Move Over, WALL-E: Puttering Along Power Lines
By MATTHEW L. WALDInspecting power lines more closely would reduce the number of times the lights go out, but the job is tedious and hazardous for workers and expensive for utilities because the lines often run far from roads and through mountains, forests and deserts. Soon, though, the Electric Power Research Institute hopes to farm the job out, to robots.
These robots will not look like people. The institute, a nonprofit utility alliance, has built a prototype that more closely resembles a contraption, although it would in a way live in trees. It hangs from power lines and crawls a few miles a day, looking for flaws.

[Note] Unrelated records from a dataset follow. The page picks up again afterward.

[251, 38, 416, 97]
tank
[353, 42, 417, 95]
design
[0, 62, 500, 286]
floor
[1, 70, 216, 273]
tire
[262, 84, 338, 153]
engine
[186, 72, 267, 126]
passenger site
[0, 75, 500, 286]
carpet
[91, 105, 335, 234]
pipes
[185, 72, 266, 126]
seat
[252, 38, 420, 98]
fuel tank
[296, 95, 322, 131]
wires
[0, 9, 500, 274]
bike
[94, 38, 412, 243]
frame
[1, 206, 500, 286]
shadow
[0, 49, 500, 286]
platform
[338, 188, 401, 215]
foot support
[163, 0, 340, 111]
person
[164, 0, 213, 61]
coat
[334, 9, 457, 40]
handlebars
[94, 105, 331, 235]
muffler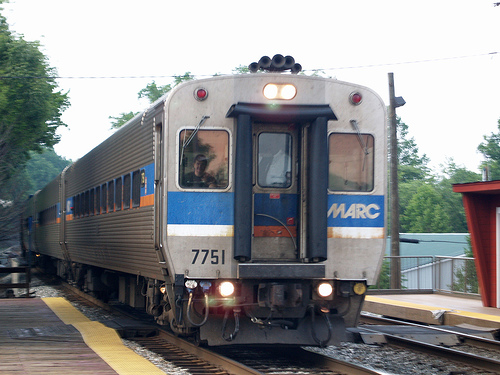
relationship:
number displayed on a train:
[188, 247, 226, 266] [23, 54, 390, 347]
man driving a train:
[181, 154, 216, 188] [23, 54, 390, 347]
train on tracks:
[23, 54, 390, 347] [28, 261, 485, 366]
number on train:
[192, 249, 200, 265] [23, 54, 390, 347]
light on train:
[218, 281, 235, 298] [74, 41, 404, 358]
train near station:
[23, 54, 390, 347] [2, 177, 499, 367]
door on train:
[240, 116, 312, 258] [23, 54, 390, 347]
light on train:
[264, 82, 296, 101] [23, 54, 390, 347]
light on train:
[219, 277, 236, 299] [23, 54, 390, 347]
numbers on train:
[190, 246, 225, 266] [23, 54, 390, 347]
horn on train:
[244, 51, 308, 73] [146, 60, 413, 350]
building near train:
[445, 167, 497, 322] [21, 73, 411, 362]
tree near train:
[3, 1, 86, 215] [23, 54, 390, 347]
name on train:
[327, 196, 382, 228] [23, 54, 390, 347]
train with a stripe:
[23, 54, 390, 347] [165, 192, 385, 237]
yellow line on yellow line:
[38, 293, 176, 374] [368, 293, 499, 325]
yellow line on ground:
[38, 293, 176, 374] [27, 288, 116, 365]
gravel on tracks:
[131, 305, 498, 371] [107, 283, 498, 371]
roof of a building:
[378, 217, 487, 264] [401, 228, 469, 291]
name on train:
[327, 203, 382, 219] [153, 67, 393, 347]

More precisely, it rides on a transmission-line shield wire, which is a plain metal wire that hangs above the conductors, to intercept lightning bolts. “I think of the shield wire as like a railway system,’’ said Andrew Phillips, director of transmission and substation research at the institute.
The robot is studded with sensors. One is a device that picks up the electrical disturbance that is produced from electrical arcs if electricity is jumping through the air. Another uses lidar, which, like radar, finds the range of distant objects, but using light instead of radio waves.
The lidar would show whether there is enough distance between the power lines and the ground or the trees. There is an infrared sensor that finds hot spots, which could indicate a bad splice, And it has a high-quality optical camera that would look at cables, towers and tower foundations for signs of wear and tear, and even spot encroaching neighbors who could have a backyard swimming pool or garden shed that is partly on the utility right-of-way.
And like all good robots, it has a name, in this case Ti, for Transmission Inspection. Ti can function autonomously, analyzing data from its sensors and sending a radio signal back if it finds something that its computer brain decides is amiss. Or it can function as a remotely controlled probe, responding to commands and streaming data back to a utility control center.
Ti, about 145 pounds and five feet long, is still in prototype. Engineers in Lenox, Mass., have been running it around a test track where it has to climb cables at angles of up to 45 degrees, and negotiate its way around towers.
The institute predicts that it will be popular because rules formulated by theNorth American Electric Reliability Corporation after the great Eastern blackout of August 2003 require better inspections. Today that often requires a helicopter.